- **练习各项**:
**A.** 列出文档节选中第一组样例输入里的全部操作。每个操作由三个整数 i、j、k 组成。
**B.** 从文档节选中抄录一段原文：以含有“The first line”的词句开头，到“S after applying the queries.”为止。

- **文档节选**:
题目

Source

http://codeforces.com/problemset/problem/558/E

Description

This task is very simple. Given a string S of length n and q queries each query is on the format i j k which means sort the substring consisting of the characters from i to j in non-decreasing order if k = 1 or in non-increasing order if k = 0.

Output the final string after applying the queries.

Input

The first line will contain two integers n, q (1 ≤ n ≤ 10⁵, 0 ≤ q ≤ 50 000), the length of the string and the number of queries respectively.

Next line contains a string S itself. It contains only lowercase English letters.

Next q lines will contain three integers each i, j, k (1 ≤ i ≤ j ≤ n, ).

Output

Output one line, the string S after applying the queries.

Sample Input

10 5
abacdabcda
7 10 0
5 8 1
1 4 0
3 6 0
7 10 1

10 1
agjucbvdfk
1 10 1

Sample Output

cbcaaaabdd

abcdfgjkuv

分析

题目大概说给一个由26个小写英文字母组成的序列，进行若干次操作，每次将一个区间升序或降序，问序列最后是怎样的。

26个线段树搞。。没什么。。

- **存储数据**:

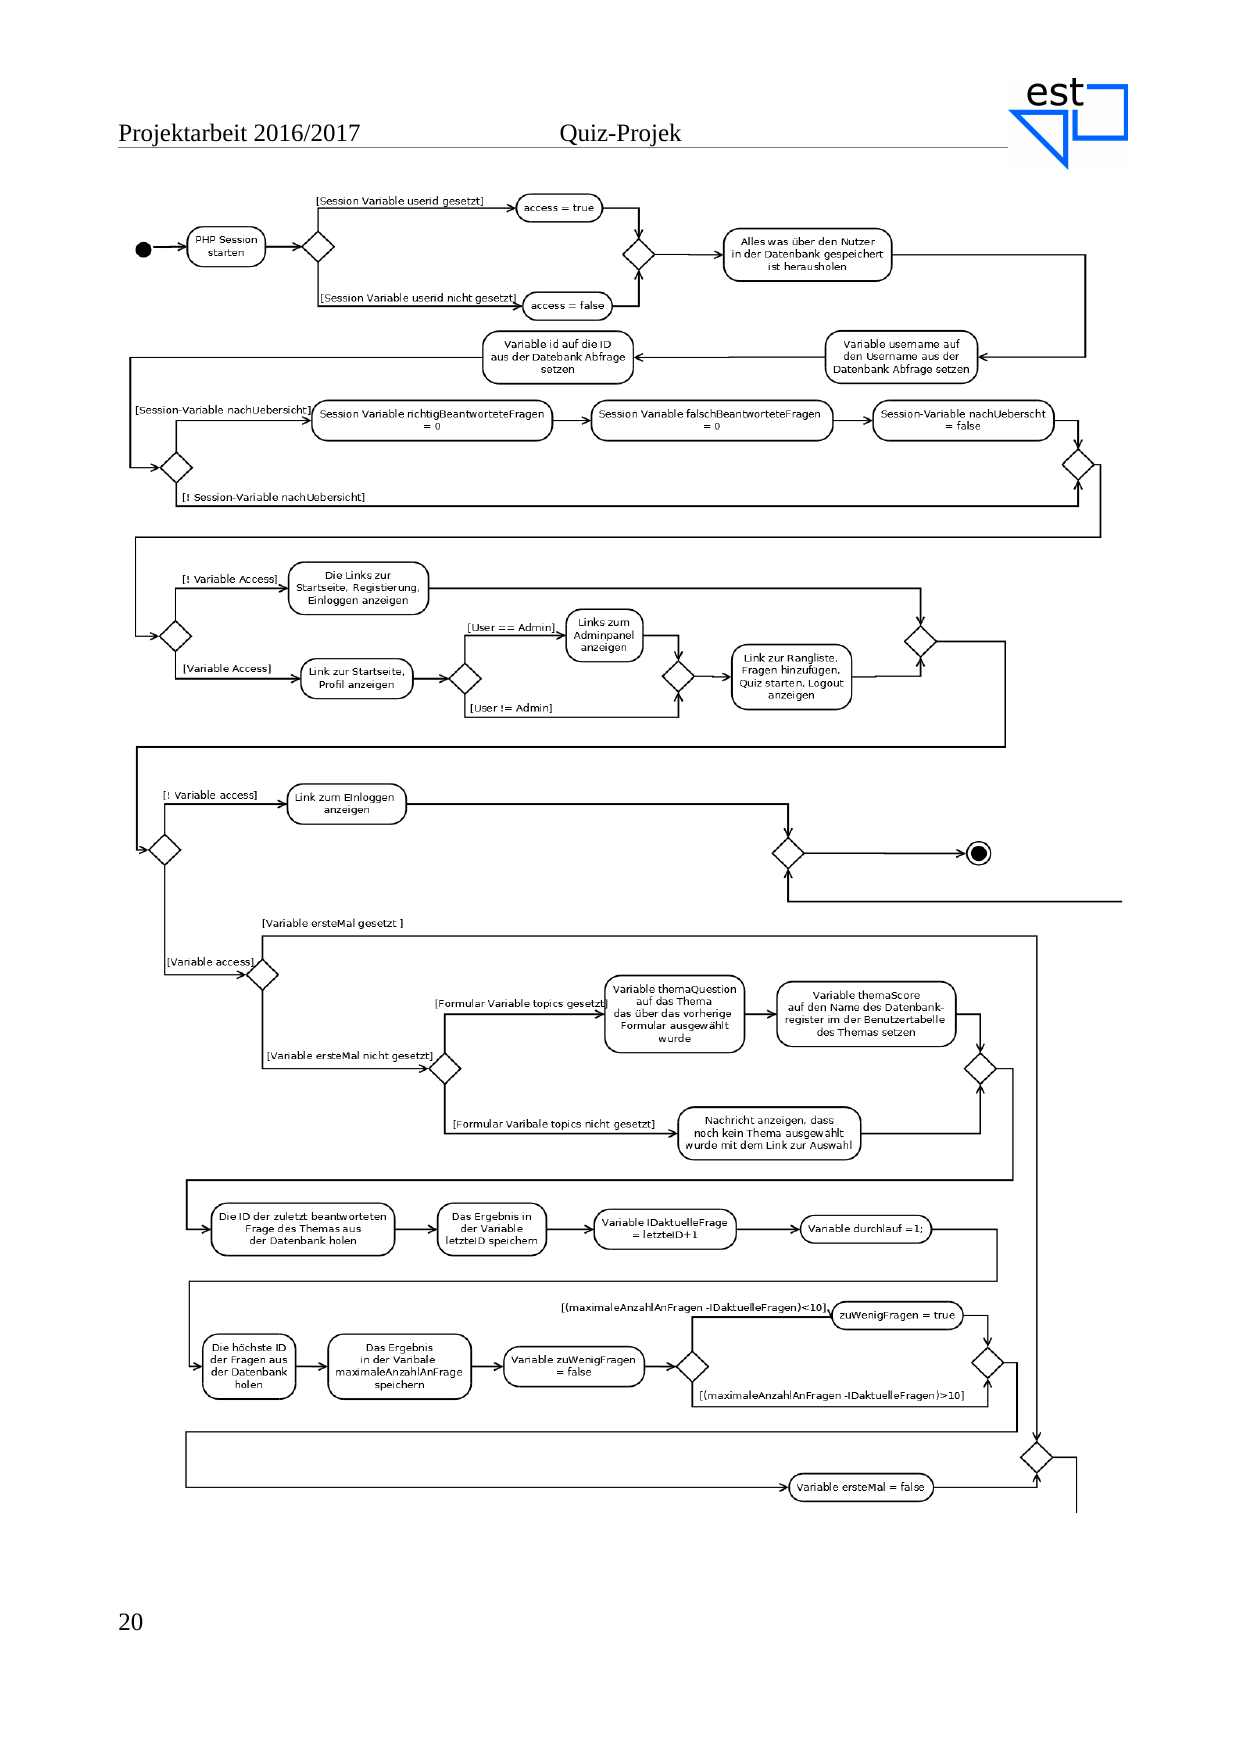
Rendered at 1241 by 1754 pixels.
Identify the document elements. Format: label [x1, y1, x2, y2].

picture [1008, 78, 1128, 170]
picture [118, 176, 1123, 1513]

- **回答**:
**A.**
7 10 0
5 8 1
1 4 0
3 6 0
7 10 1

**B.**
The first line will contain two integers n, q (1 ≤ n ≤ 10⁵, 0 ≤ q ≤ 50 000), the length of the string and the number of queries respectively.

Next line contains a string S itself. It contains only lowercase English letters.

Next q lines will contain three integers each i, j, k (1 ≤ i ≤ j ≤ n, ).

Output

Output one line, the string S after applying the queries.